[PAGE TEXT]:
These isotopes are both stable, so presumably this ratio is exactly the same as when the zircon swallowed it up. Now both isotopes are thought to be made in stars, but through different processes (nuclear chemistry). Then this 99:1 ratio is pretty uniform for stellar production, and galaxy abundance. (We can measure isotopes remotely from high-resolution spectroscopy).
However, if plants convert CO2 into carbohydrate, then the heavier 13CO2 gets incorporated more slowly than the lighter 12CO2. If animals then eat the plants and turn it back into CO2, the carbon cycle successively enriches C-12. There’s also a similar effect in O-16, O-17 and O-18 that is even more accurate because it involves 3 stable isotopes.

[THE REQUEST]:
Quote the passage on carbon isotopes word for word, everything from "However, if plants" down to "3 stable isotopes.".

[DATA LINES]:
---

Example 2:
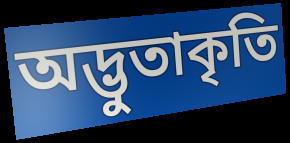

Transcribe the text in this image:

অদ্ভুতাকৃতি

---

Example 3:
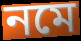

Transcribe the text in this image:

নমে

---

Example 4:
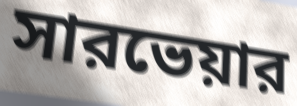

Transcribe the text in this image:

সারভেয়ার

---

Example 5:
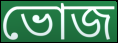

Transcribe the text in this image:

* * *

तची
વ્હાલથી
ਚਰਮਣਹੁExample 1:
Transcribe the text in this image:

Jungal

[FINISHED ANSWER]:
However, if plants convert CO2 into carbohydrate, then the heavier 13CO2 gets incorporated more slowly than the lighter 12CO2. If animals then eat the plants and turn it back into CO2, the carbon cycle successively enriches C-12. There’s also a similar effect in O-16, O-17 and O-18 that is even more accurate because it involves 3 stable isotopes.